Re: Updated Editor's Draft

On Oct 20, 2011, at 1:03 PM, Shane McCarron wrote:

XML+RDFa never had an initial context in any draft.  If there was a decision about including one, I missed it.

>From [4]:

[[[
When an RDFa Processor processes an XML+RDFa document, it does so in the following context:

1. The default vocabulary URI is undefined.
2. The default collection of terms is defined via an RDFa Profile document at http://www.w3.org/profile/rdfa-1.1.
3. The base can be set using the @xml:base attribute as defined in [XML10-4e].
4. The current language can be set using @xml:lang attribute.
]]]

On 10/20/2011 2:10 PM, Gregg Kellogg wrote:
Shane:
On Oct 20, 2011, at 9:51 AM, Shane McCarron wrote:

Folks,

I have updated our source document and am preparing to push an Editor's Draft into date space.  However, in completing my action about namespaced attributes, I was forced to make a decision about the prose that was not explicitly discussed by the working group.  If you look at [1] you will see:

4.3 XML+RDFa Document Conformance

This specification does not define a stand-alone document type. The attributes herein are intended to be integrated into other host languages (e.g., HTML+RDFa or XHTML+RDFa). However, this specification does define processing rules for generic XML documents - that is, those documents delivered as media types text/xml orapplication/xml. Such documents must meet all of the following criteria:

 1.  The document must be well-formed as defined in [XML10-4e<http://www.w3.org/2010/02/rdfa/sources/rdfa-core/Overview-src.html#bib-XML10-4e>].
 2.  The document must use the attributes defined in this specification through references to the XHTML namespace (http://www.w3.org/1999/xhtml).

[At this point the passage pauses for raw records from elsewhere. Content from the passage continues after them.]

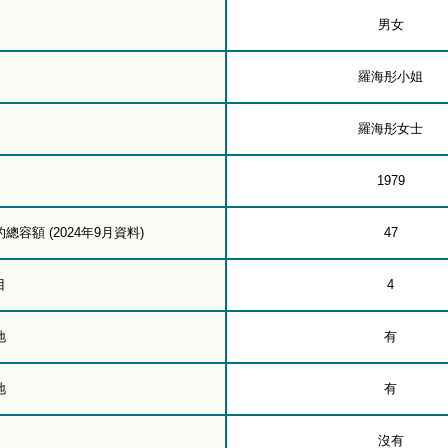
男女
羅海彤小姐
羅海彤女士
1979
容額 (2024年9月資料)
47
目
4
地
有
地
有
沒有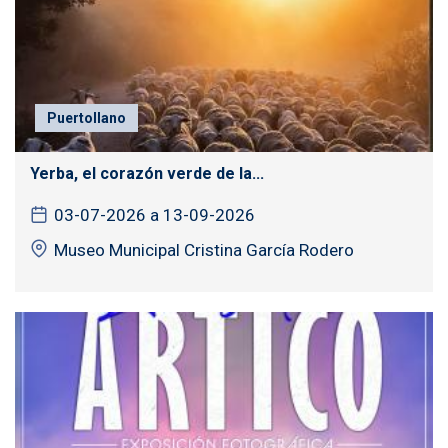
Puertollano
Yerba, el corazón verde de la...
03-07-2026 a 13-09-2026
Museo Municipal Cristina García Rodero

When an RDFa Processor processes an XML+RDFa document, it does so via the following initial context<http://www.w3.org/2010/02/rdfa/sources/rdfa-core/Overview-src.html#T-initial-context>:

 1.  There is no default collection of terms.
 2.  There are no default IRI mappings.
 3.  There is no default vocabulary IRI.
 4.  The base<http://www.w3.org/2010/02/rdfa/sources/rdfa-core/Overview-src.html#T-base> can be set using the @xml:base attribute as defined in [XML10-4e<http://www.w3.org/2010/02/rdfa/sources/rdfa-core/Overview-src.html#bib-XML10-4e>].
 5.  The current language<http://www.w3.org/2010/02/rdfa/sources/rdfa-core/Overview-src.html#T-current-language> can be set using @xml:lang attribute

Previously as I recall, RDF Core 1.1 did have a default profile applied to all host languages, including XML [2]. This was, in fact, where all of the prefixes were defined; XHTML+RDFa defined mostly link relation terms. We did decide to keep the default profile, now renamed to "initial context". However, I don't see that we decided that XML+RDFa would not have such an initial context. Did I miss something? (Actually, there's not even an ISSUE recorded for removing @profile, just a meeting note [3].

Gregg

Note that this now says that in a generic document, RDFa attributes MUST be referenced in a qualified manner.  Since this is a generic XML document, we cannot assume that unqualified attributes (ones in 'no namespace') are actually relevant to RDFa.  A generic XML document can have ANY elements and attributes (consider private XML structures) and adding RDFa semantics to them has to be qualified so there is no possibility of a collision.  For example, my Real Estate Annotation Language (REAL) might have a property attribute (property="residential"), but clearly that is not the same as @xh:property.

I trust this restriction is consistent with what everyone was thinking in the call.


[1] http://www.w3.org/2010/02/rdfa/sources/rdfa-core/Overview-src.html#xmlrdfaconformance
[2] http://www.w3.org/profile/rdfa-1.1
[3] http://www.w3.org/2010/02/rdfa/meetings/2011-07-28#Removing___40_profile
[4] http://www.w3.org/TR/rdfa-core/#xmlrdfaconformance

--
Shane McCarron
Managing Director, Applied Testing and Technology, Inc.
+1 763 786 8160 x120



--
Shane McCarron
Managing Director, Applied Testing and Technology, Inc.